Re^2: Get random unique lines from file
by BrowserUk (Patriarch) on Aug 17, 2012 at 23:00 UTC

    The problem with this is that it only works with individual lines, but FASTA files contain multi-line records each consisting of a one header line and a variable number of payload lines.


    With the rise and rise of 'Social' network sites: 'Computers are making people easier to use everyday'
    Examine what is said, not who speaks -- Silence betokens consent -- Love the truth but pardon error.
    "Science is about questioning the status quo. Questioning authority".
    In the absence of evidence, opinion is indistinguishable from prejudice.

    The start of some sanity?

      BrowserUk:

      Ah, well, I know jack about FASTA files, so I didn't consider that. Of course, by changing the reader to accumulate records instead of lines, it could be adapted.
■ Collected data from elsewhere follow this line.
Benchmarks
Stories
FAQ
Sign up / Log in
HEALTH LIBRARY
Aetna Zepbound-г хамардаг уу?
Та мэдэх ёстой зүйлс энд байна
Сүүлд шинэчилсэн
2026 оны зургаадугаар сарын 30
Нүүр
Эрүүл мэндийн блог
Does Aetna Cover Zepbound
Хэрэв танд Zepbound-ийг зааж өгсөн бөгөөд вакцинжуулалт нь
Though since there are already a couple working examples from you and Marshall, and since mine has a bias in it, there's no real reason to do so.

      I know that *you* know how to do the changes, but if someone tripping across this node in the future wants to do it, you can do so something (untested!) like this:

      my @record; while (<$FH>) { if (/start of record marker/) { ++$cnt_recs; if ($num/$cnt_recs > rand) { my $i=@samples; if ($i > $num) { $i = rand @samples; } $samples[$i]=[$cnt_recs, [@record]]; } } else { # Accumulate record push @record, $_; } }

      ...roboticus

      When your only tool is a hammer, all problems look like your thumb.

        I don't think that this is the best way...
        BrowserUk and I both used the core module: List::Util::shuffle;

        He understood the FASTA format better than I did and that is fine given that the format of the OP's question was hard to "decode".

        The main point is that is that this core shuffle() function works very well, is very fast (a core function that is implemented in 'C') and who's interface is easy to understand. I recommend using it rather than trying to "roll your own".

        Oh, BTW, "Core Function" means that this is available on all Perl systems as part of the language - no "extra module installation" is required. .... Well I don't know exactly about "all", but I figure since Perl 5.6 (for more than decade).